(Stored entries)
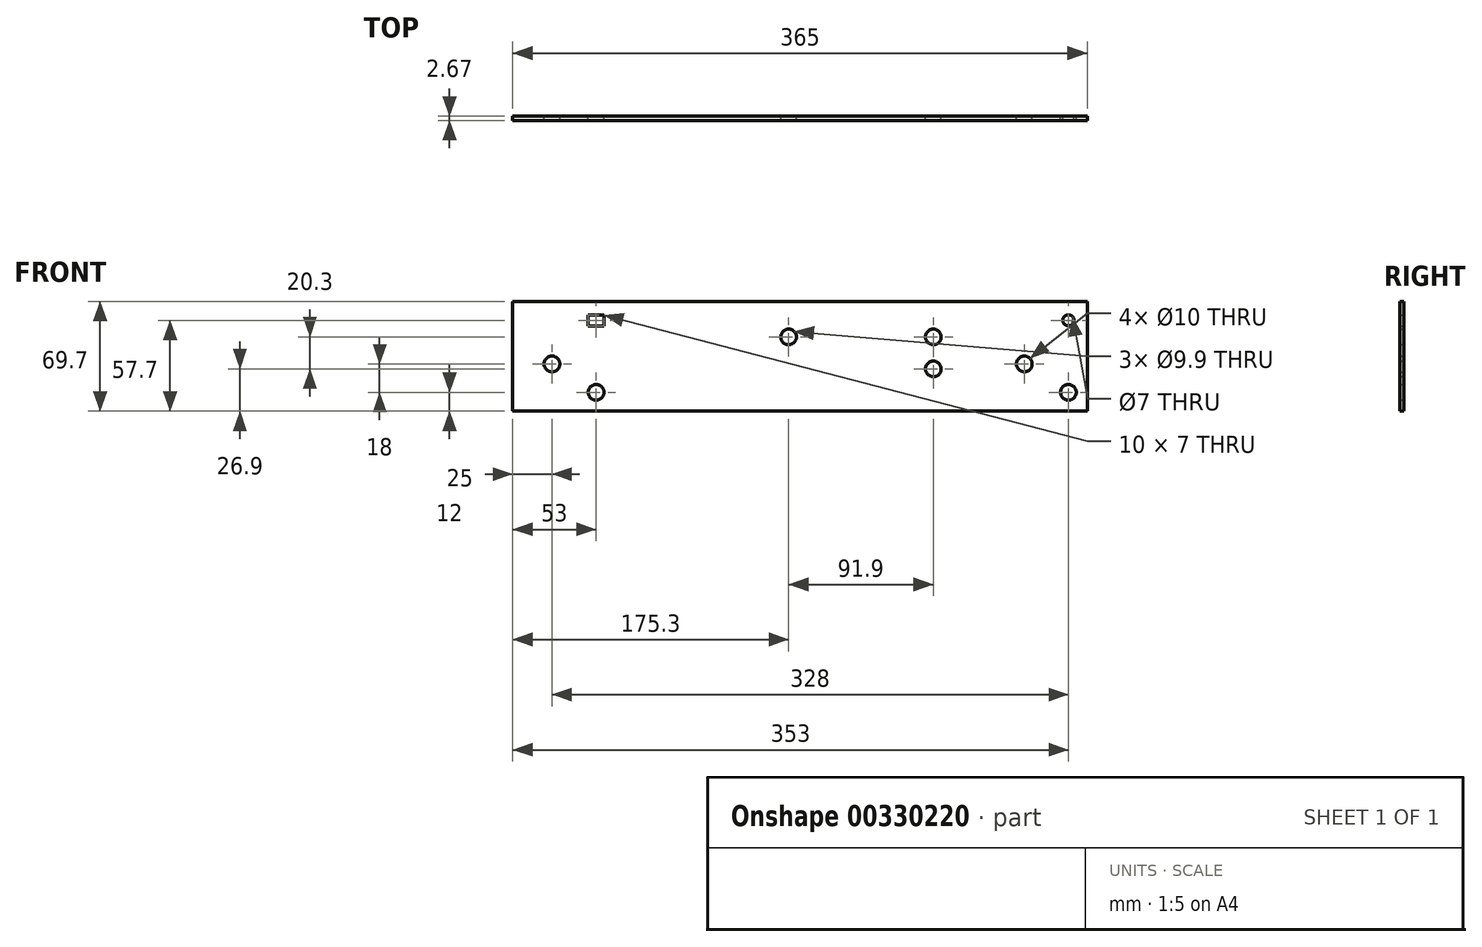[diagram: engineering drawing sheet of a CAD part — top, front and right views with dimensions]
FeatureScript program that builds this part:
annotation { "Feature Type Name" : "Feature", "Feature Type Description" : "" }
export const myFeature = defineFeature(function(context is Context, id is Id, definition is map)
    precondition{}
    {
        {
            var Q0;
            Q0=qCreatedBy(makeId("Front.planeOp"),FACE);
            var sketch = newSketch(context, id + "F0", { "sketchPlane" : qUnion([Q0])});
            skLineSegment(sketch, "E0.bottom", {"start": v(0, 0) * mm, "end": v(365, 0) * mm});
            skLineSegment(sketch, "E0.top", {"start": v(0, 69.7) * mm, "end": v(365, 69.7) * mm});
            skLineSegment(sketch, "E0.left", {"start": v(0, 0) * mm, "end": v(0, 69.7) * mm});
            skLineSegment(sketch, "E0.right", {"start": v(365, 0) * mm, "end": v(365, 69.7) * mm});
            skCircle(sketch, "E1", {"center": v(353, 57.7) * mm, "radius": 3.5 * mm});
            skCircle(sketch, "E2", {"center": v(353, 12) * mm, "radius": 5 * mm});
            skCircle(sketch, "E3", {"center": v(267.2, 47.2) * mm, "radius": 4.95 * mm});
            skCircle(sketch, "E4", {"center": v(325, 30) * mm, "radius": 5 * mm});
            skCircle(sketch, "E5", {"center": v(175.3, 47.2) * mm, "radius": 4.95 * mm});
            skCircle(sketch, "E6", {"center": v(25, 30) * mm, "radius": 5 * mm});
            skCircle(sketch, "E7", {"center": v(267.2, 26.9) * mm, "radius": 4.95 * mm});
            skCircle(sketch, "E8", {"center": v(53, 12) * mm, "radius": 5 * mm});
            skLineSegment(sketch, "E9.bottom", {"start": v(48, 61.2) * mm, "end": v(58, 61.2) * mm});
            skLineSegment(sketch, "E9.top", {"start": v(48, 54.2) * mm, "end": v(58, 54.2) * mm});
            skLineSegment(sketch, "E9.left", {"start": v(48, 61.2) * mm, "end": v(48, 54.2) * mm});
            skLineSegment(sketch, "E9.right", {"start": v(58, 61.2) * mm, "end": v(58, 54.2) * mm});
            skSolve(sketch);
        }
        {
            var Q0;
            Q0 = qSketchRegion(id + "F0", true);
            var Q1;
            Q1=makeQuery(id+"F0.imprint","IMPRINT",FACE,{"disambiguationData":[TD([[makeQuery(id+"F0.imprint","IMPRINT",EDGE,{"derivedFrom":sQuery(id+"F0.wireOp",EDGE,"E0.bottom")}),1.0]])]});
            extrude(context, id + "F1", {"entities" : qUnion([Q0, Q1]), "depth" : 2.67 * mm});
        }
    });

= Aim of the exercise =
Reproduce the listing from its very first line through the line containing "var sketch = newSketch(context, id", including that line. Omit the pictures.

= Exercise response =
[diagram: engineering drawing sheet of a CAD part — top, front and right views with dimensions]
FeatureScript program that builds this part:
annotation { "Feature Type Name" : "Feature", "Feature Type Description" : "" }
export const myFeature = defineFeature(function(context is Context, id is Id, definition is map)
    precondition{}
    {
        {
            var Q0;
            Q0=qCreatedBy(makeId("Front.planeOp"),FACE);
            var sketch = newSketch(context, id + "F0", { "sketchPlane" : qUnion([Q0])});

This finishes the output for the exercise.